PAGE
I did not export them to this file and I cannot change anything about the format. The files just "fly in". In most of the cases the files are seperated by "pipe". Sometimes text is qualified. Within qualified text there might be "pipes", as well as there might be CR/NL-characters... Sometimes text is not qualified. Within the text pipes are escaped with an backslash. A backslash might be escaped with another backslash...

The first thing I do to load these files is to get all content changed so that one line for the table is within on line of text. The row delimiter must not remain within any textfield. I do this job with a commandline script using sed and/or tr.

The next step is to split the file in hany pices (< 50 MB). They would fit into any editor (more confort than less) and I can proceed them parallel. (For a short time I need double the space of the original file in the filesystem).

Depending on the text formating I convert special characters within the text fields using commandline script using sed, if it gets more complex I use awk. As the original file is split to hundreds of small files I can do this parallel. To run (lets say 20) tasks parallel I use another commandline script.

WHAT TO WORK ON
Answer these questions from the text on loading the incoming files:
(a) In most cases, what character separates the fields in the files?
(b) Below what size is each piece kept when the file is split?
(c) Which tool is used for converting special characters when the job gets more complex?

DATASET SECTION

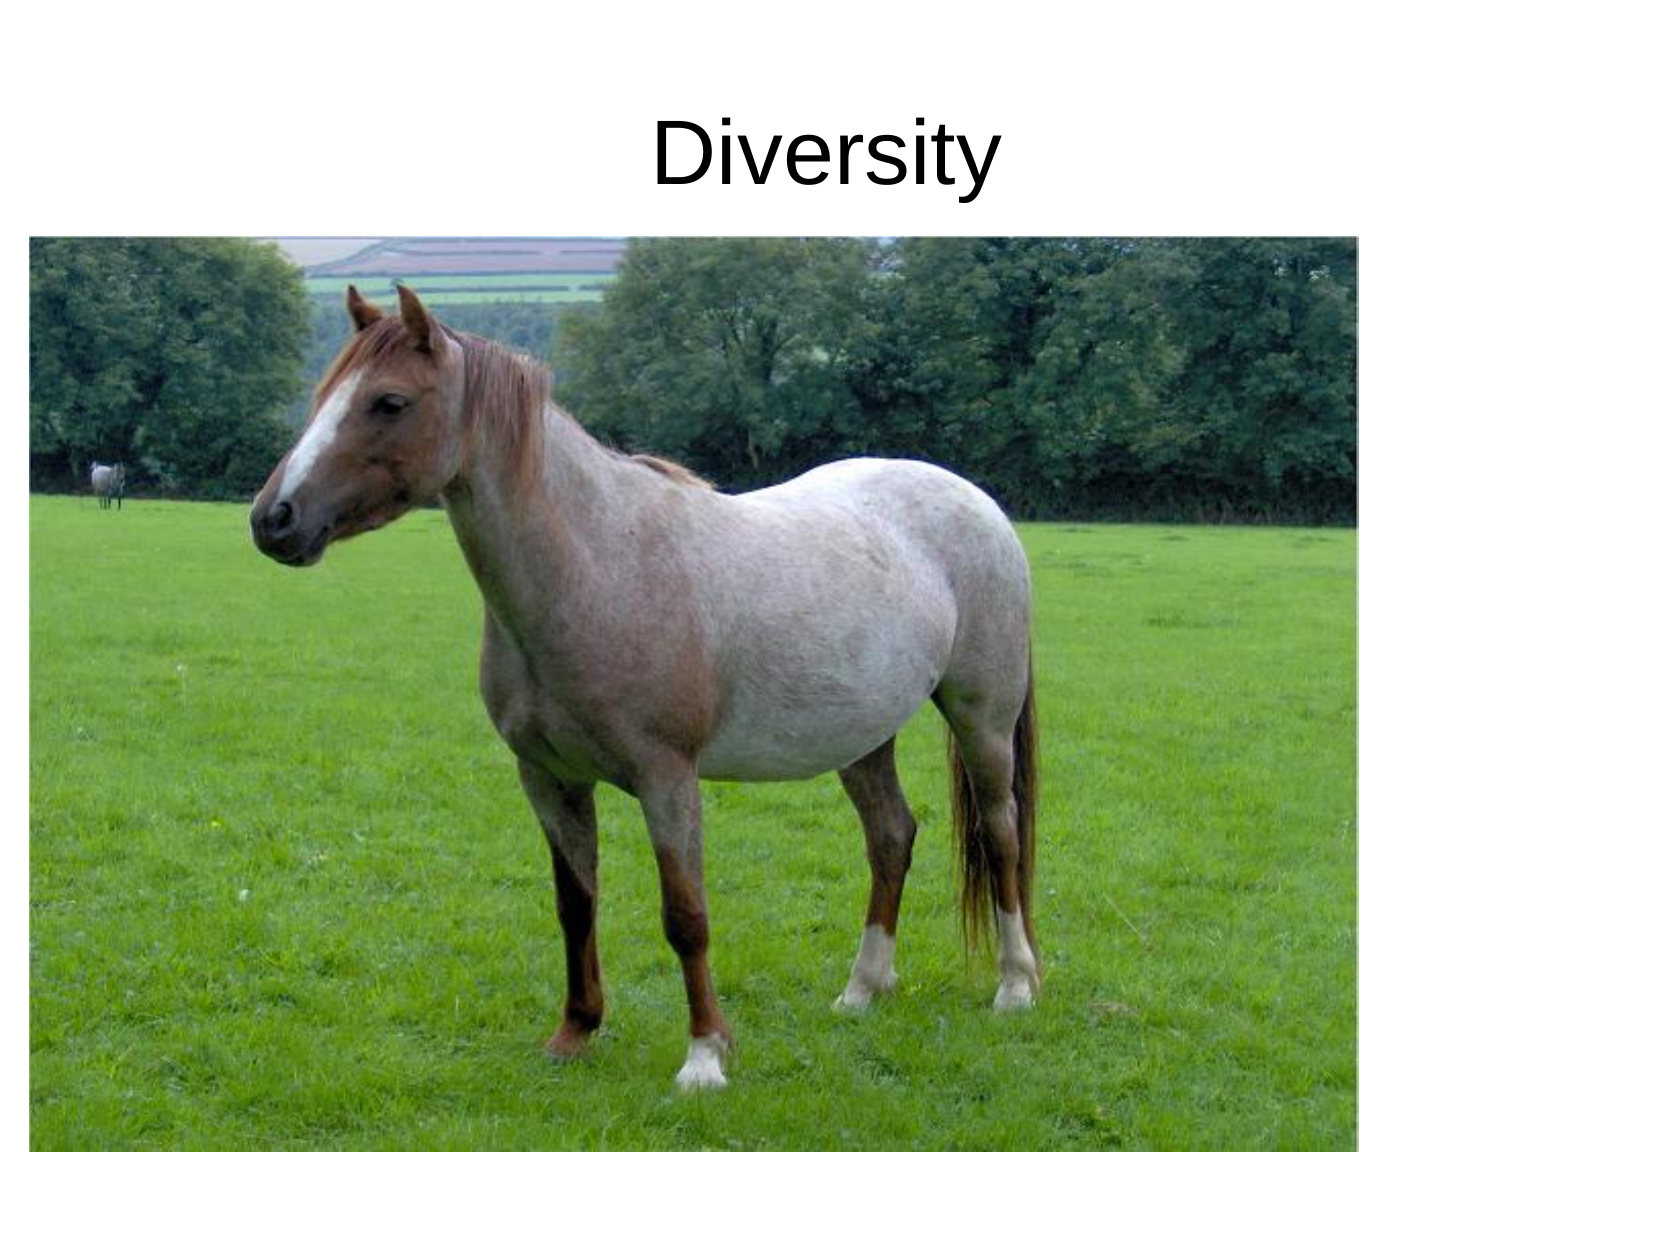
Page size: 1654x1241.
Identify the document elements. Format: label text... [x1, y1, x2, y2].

title Diversity [82, 49, 1571, 257]
picture [29, 236, 1359, 1152]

RESULT FOR THIS EXERCISE
(a) A pipe.
(b) Below 50 MB.
(c) awk.